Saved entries

○ ○ ○ ○ ○ ○ ○

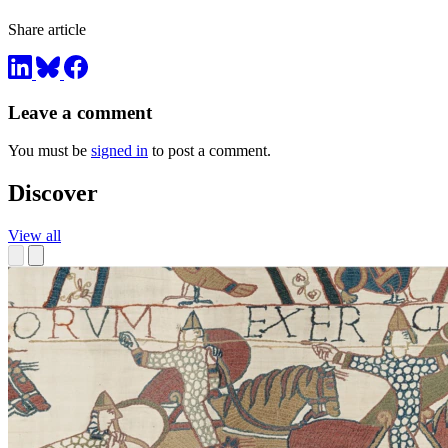
Share article
Leave a comment
You must be
signed in
to post a comment.
Discover
View all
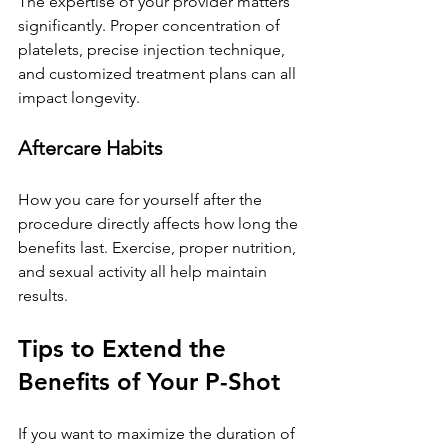
The expertise of your provider matters 
significantly. Proper concentration of 
platelets, precise injection technique, 
and customized treatment plans can all 
impact longevity.
Aftercare Habits
How you care for yourself after the 
procedure directly affects how long the 
benefits last. Exercise, proper nutrition, 
and sexual activity all help maintain 
results.
Tips to Extend the 
Benefits of Your P-Shot
If you want to maximize the duration of 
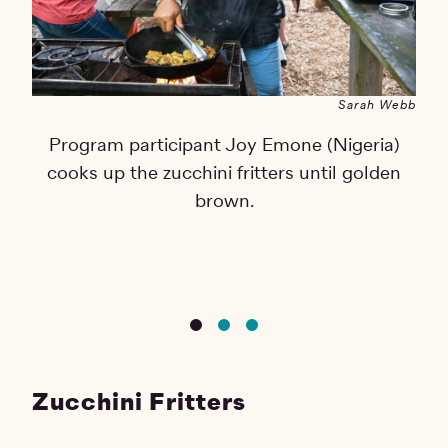
Sarah Webb
Program participant Joy Emone (Nigeria)
cooks up the zucchini fritters until golden
brown.
Zucchini Fritters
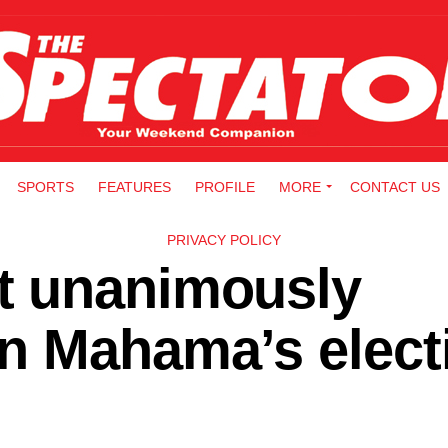
SPORTS
FEATURES
PROFILE
MORE
CONTACT US
PRIVACY POLICY
t unanimously
n Mahama’s elect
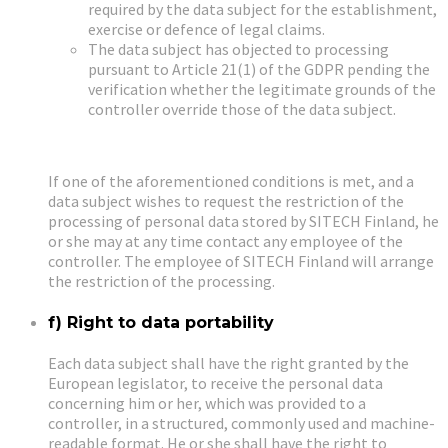
required by the data subject for the establishment,
exercise or defence of legal claims.
The data subject has objected to processing
pursuant to Article 21(1) of the GDPR pending the
verification whether the legitimate grounds of the
controller override those of the data subject.
If one of the aforementioned conditions is met, and a
data subject wishes to request the restriction of the
processing of personal data stored by SITECH Finland, he
or she may at any time contact any employee of the
controller. The employee of SITECH Finland will arrange
the restriction of the processing.
f) Right to data portability
Each data subject shall have the right granted by the
European legislator, to receive the personal data
concerning him or her, which was provided to a
controller, in a structured, commonly used and machine-
readable format. He or she shall have the right to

○ ○ ○ ○ ○ ○ ○

Your goal » Your task is to retype the records above in full and exactly, omitting the pictures.

Exercise output »
Share article
Leave a comment
You must be
signed in
to post a comment.
Discover
View all
The expertise of your provider matters 
significantly. Proper concentration of 
platelets, precise injection technique, 
and customized treatment plans can all 
impact longevity.
Aftercare Habits
How you care for yourself after the 
procedure directly affects how long the 
benefits last. Exercise, proper nutrition, 
and sexual activity all help maintain 
results.
Tips to Extend the 
Benefits of Your P-Shot
If you want to maximize the duration of 
Sarah Webb
Program participant Joy Emone (Nigeria)
cooks up the zucchini fritters until golden
brown.
Zucchini Fritters
SPORTS
FEATURES
PROFILE
MORE
CONTACT US
PRIVACY POLICY
t unanimously
n Mahama’s elect
required by the data subject for the establishment,
exercise or defence of legal claims.
The data subject has objected to processing
pursuant to Article 21(1) of the GDPR pending the
verification whether the legitimate grounds of the
controller override those of the data subject.
If one of the aforementioned conditions is met, and a
data subject wishes to request the restriction of the
processing of personal data stored by SITECH Finland, he
or she may at any time contact any employee of the
controller. The employee of SITECH Finland will arrange
the restriction of the processing.
f) Right to data portability
Each data subject shall have the right granted by the
European legislator, to receive the personal data
concerning him or her, which was provided to a
controller, in a structured, commonly used and machine-
readable format. He or she shall have the right to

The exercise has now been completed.